Q. A stone is dropped from a balloon going up with a uniform velocity of $5.0\text{m/s}$. If the balloon was $50\text{m}$ high when the stone was dropped, find its height when stone hits the ground.

1. $50\text{m}$
2. $68.5\text{m}$
3. $78.5\text{m}$
4. $40\text{m}$

Q. Two cars $A$ and $B$ are at rest and at the same point initially. If $A$ starts with uniform velocity of $40\text{m/s}$ and $B$ starts in the same direction with constant acceleration of $4{\text{m/s}}^2$ , then $B$ will catch $A$ after the time

1. $10\text{s}$
2. $20\text{s}$
3. $30\text{s}$
4. $35\text{s}$

Q. Drops of water fall at regular intervals from the roof of a building of height $H=16\text{m}$. The first drop strikes the ground at the same moment when the fifth drop detaches itself from the roof. The distances between the different drops in air as the first drop reaches the ground are

1. $1\text{m},4\text{m},7\text{m},10\text{m}$
2. $1\text{m},3\text{m},5\text{m},7\text{m}$
3. $1\text{m},4\text{m},9\text{m},16\text{m}$
4. None of the above

Q. An object is projected upwards with a velocity of $100\text{m/s}$. It will strike the ground after

1. $10\text{sec}$
2. $20\text{sec}$
3. $15\text{sec}$
4. $5\text{sec}$

Q. A bike racer starting from rest is riding with constant angular acceleration on a circular track. The ratio of angular displacement of the cyclist during $5^{th}$ and $7^{th}$ second is given by

1. $7:9$
2. $4:5$
3. $9:13$
4. $8:10$

Q. A ball thrown vertically upwards with a speed of $19.6{\text{ms}}^{-1}$ from the top of a tower returns to the earth in $6\text{s}$. Find the height of the tower.
(Take $g=9.8{\text{m/s}}^2$)

1. $27.8\text{m}$
2. $58.8\text{m}$
3. $70\text{m}$
4. $92\text{m}$

Q. A car starts form rest and accelerates uniformly over a time of $5$ seconds for a distance of $110\text{m}$. The acceleration of the car will be

1. $3.26{\text{ms}}^{-2}$
2. $9.8{\text{ms}}^{-2}$
3. $8.8{\text{ms}}^{-2}$
4. $7.29{\text{ms}}^{-2}$

Q. A frictionless wire is fixed between A and B inside a ring of radius R. A bead slips along the wire. The time taken by the bead to slip from A to B will be

1. $2\sqrt{R/g}$

2. $gR/\sqrt{g\cos \theta }$

3. $\frac{2\sqrt{gR}}{g\cos \theta }$

4. $\frac{2\sqrt{gR\cos \theta }}{g}$

Q. A body starts from rest and travels $s\text{m}$ in $2^{nd}$ second, then, acceleration is

1. $\frac{3s}{2}{\text{m/s}}^2$
2. $2s{\text{m/s}}^2$
3. $\frac{2s}{3}{\text{m/s}}^2$
4. $3s{\text{m/s}}^2$

Q. A bullet of mass $0.1$ $\text{kg}$ is fired on a wooden block to pierce through it, but it stops after moving a distance of $50$ $\text{cm}$ into it. If the velocity of bullet before hitting the wood is $10$ $\text{m/s}$ and it slows down with uniform deceleration, then the magnitude of effective retarding force on the bullet is $x$ $\text{N}$. The value of $x$ to the nearest integer is.

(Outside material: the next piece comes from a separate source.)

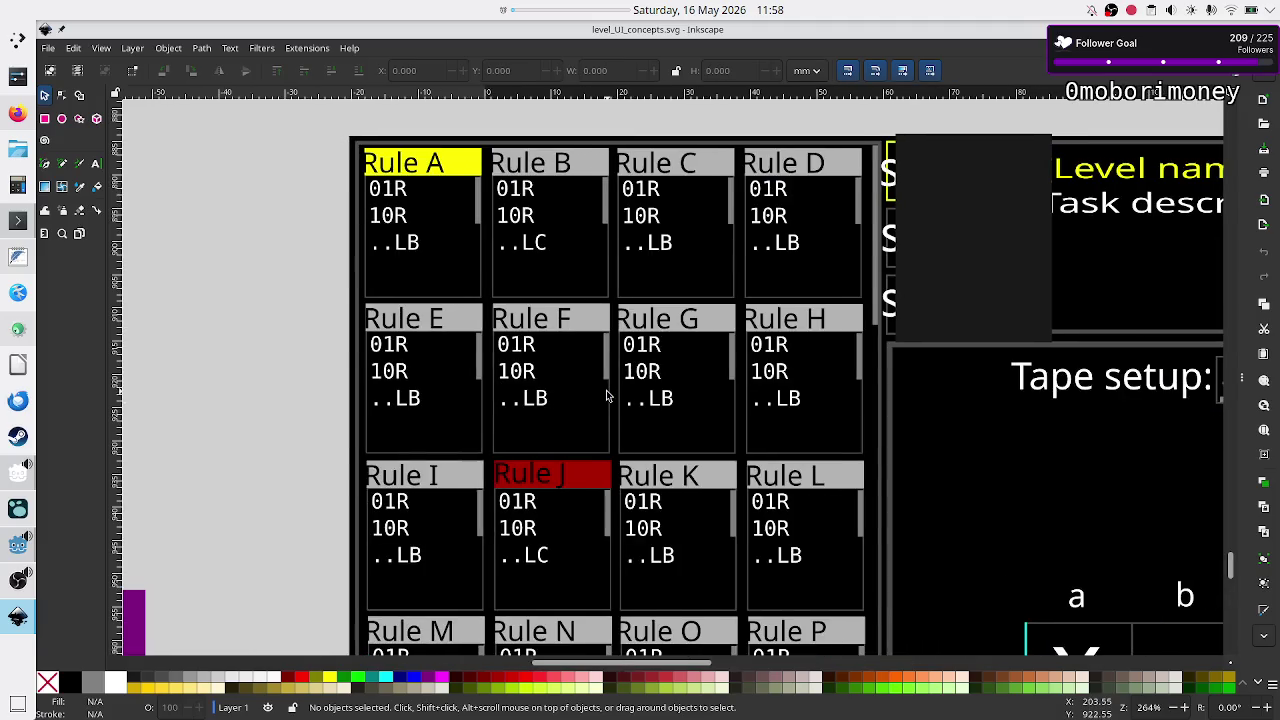
key(alt+Tab)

Q. A body travels for $15\text{sec}$ starting from rest with constant acceleration. If it travels $S_1,S_2$ and $S_3$ in the first 5 seconds, second 5 seconds and next five seconds respectively. The relation between $S_1,S_2$ and $S_3$ is

1. $S_1=S_2=S_3$
2. $5S_1=3S_2=S_3$
3. $S_1=\frac{1}{3}{S}_2=\frac{1}{5}{S}_3$
4. $S_1=\frac{1}{5}{S}_2=\frac{1}{3}{S}_3$

Q. A balloon is released from the ground $(h=0\text{m})$ from rest and starts accelerating with acceleration $5{\text{m/s}}^2$ vertically upwards. An object is dropped from the balloon, when it is at height $10\text{m}$ from the ground. If the balloon is released at $t=0\text{sec}$, then find the time when the object reaches the ground. Take $g=10{\text{m/s}}^2$.

1. $2.73\text{s}$
2. $4.73\text{s}$
3. $4\text{s}$
4. $2\text{s}$

Q. A particle travels $10\text{m}$ in first $5\text{s}$ and $10\text{m}$ in next $3\text{s}$. Assuming constant acceleration what is the distance travelled in next 2 sec

1. $8.3\text{m}$
2. $9.3\text{m}$
3. $10.3\text{m}$
4. None of the above